The unanimous decision by three Muslim judges in Malaysia's appeals court overturned a 2009 ruling by a lower court that allowed the Malay language version of the newspaper, The Herald, to use the word Allah - as many Christians in Malaysia say has been the case for centuries.
"The usage of the word Allah is not an integral part of the faith in Christianity," chief judge Mohamed Apandi Ali said in the ruling. "The usage of the word will cause confusion in the community."
The decision coincides with heightened ethnic and religious tensions in Malaysia after a polarising May election, in which the long-ruling coalition was deserted by urban voters that included a large section of minority ethnic Chinese.
In recent months, Prime Minister Najib Razak has sought to consolidate his support among majority ethnic Malays, who are Muslim by law, and secure the backing of traditionalists ahead of a crucial ruling party assembly this month.

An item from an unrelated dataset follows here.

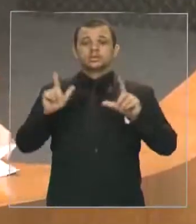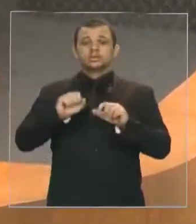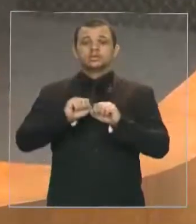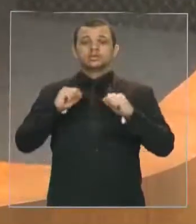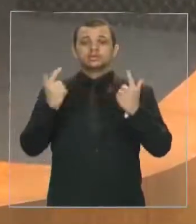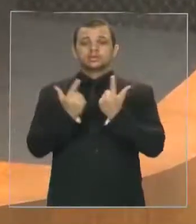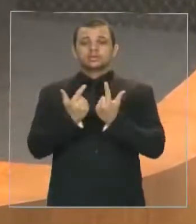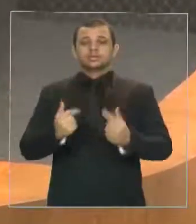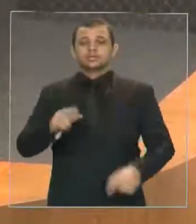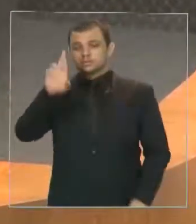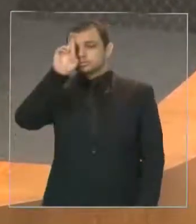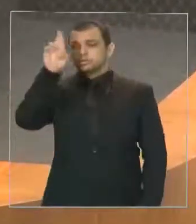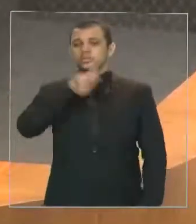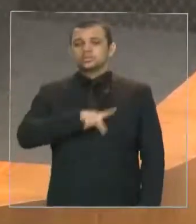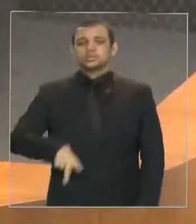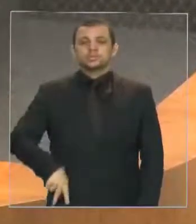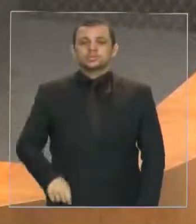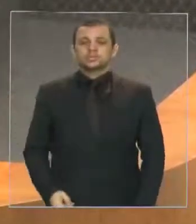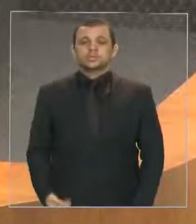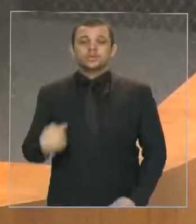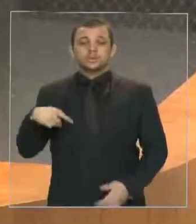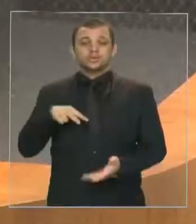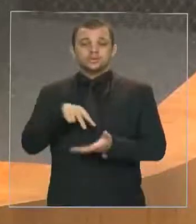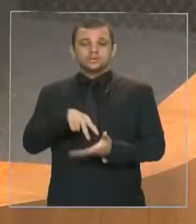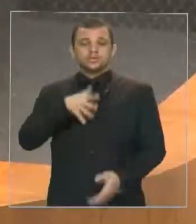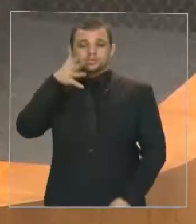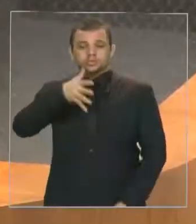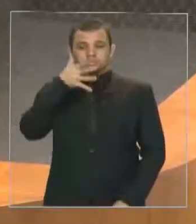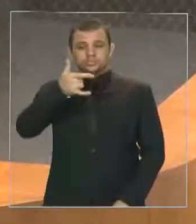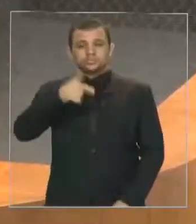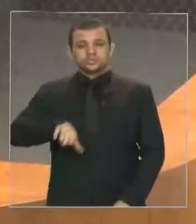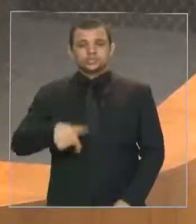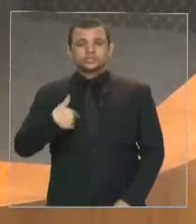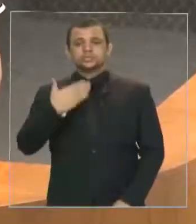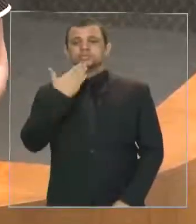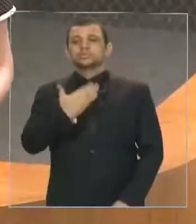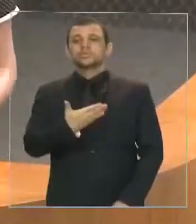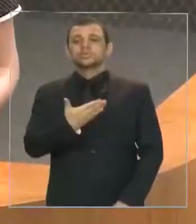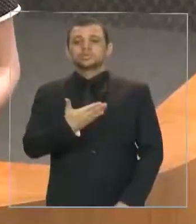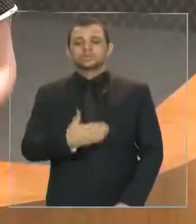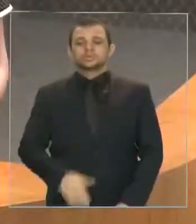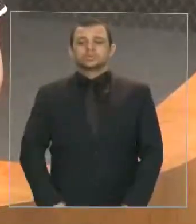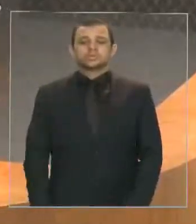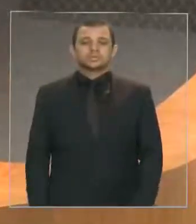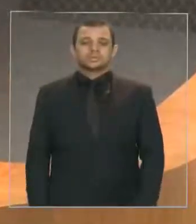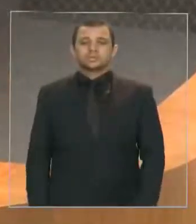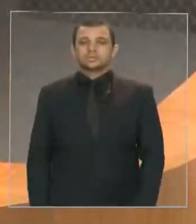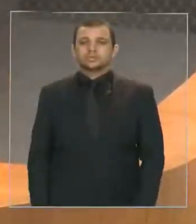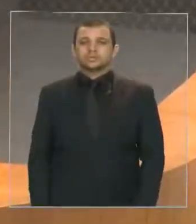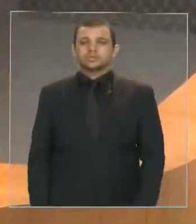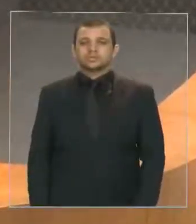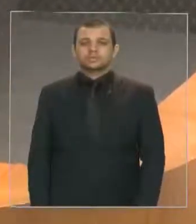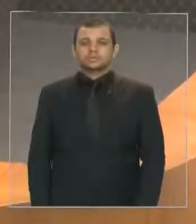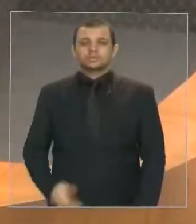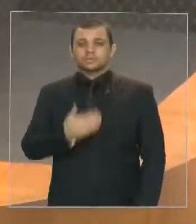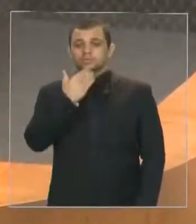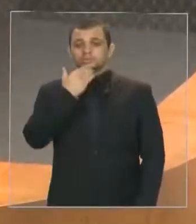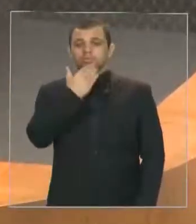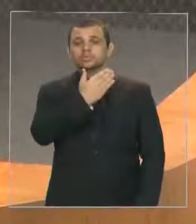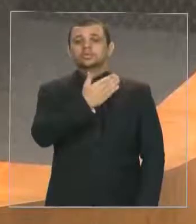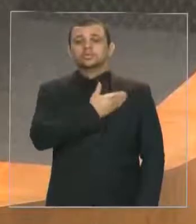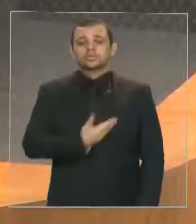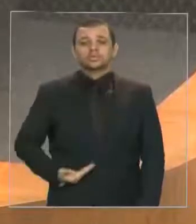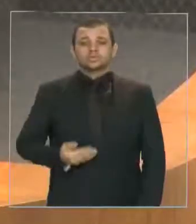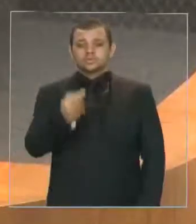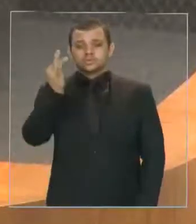Senhor presidente, eu venho a esta tribuna, mais uma vez, solicitar, principalmente ao governo federal,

His new government - dominated by his Malay-based United Malays National Organisation - has toughened security laws and introduced steps to boost a decades-old affirmative action policy for ethnic Malays, reversing liberal reforms aimed at appealing to a broader section of multi-ethnic Malaysia.
In its case, the government argued that the word Allah is specific to Muslims and that the then-home minister's decision in 2008 to deny the newspaper permission to print it was justified on the basis of public order.
Lawyers for the Catholic paper had argued that the word Allah predates Islam and had been used extensively by Malay-speaking Christians in Malaysia's part of Borneo island for centuries. They say they will appeal against Monday's decision to Malaysia's highest court.
Christians in Indonesia and much of the Arab world continue to use the word without opposition from Islamic authorities. Churches in the Borneo states of Sabah and Sarawak have said they will continue to use the word regardless of the ruling.
The paper won a judicial review of the home minister's decision in 2009, triggering an appeal from the federal government.
Ethnic Malays make up 60 percent of Malaysia's 28 million people, with Chinese accounting for more than a quarter and ethnic Indians also forming a substantial minority. Christians account for around 9 percent.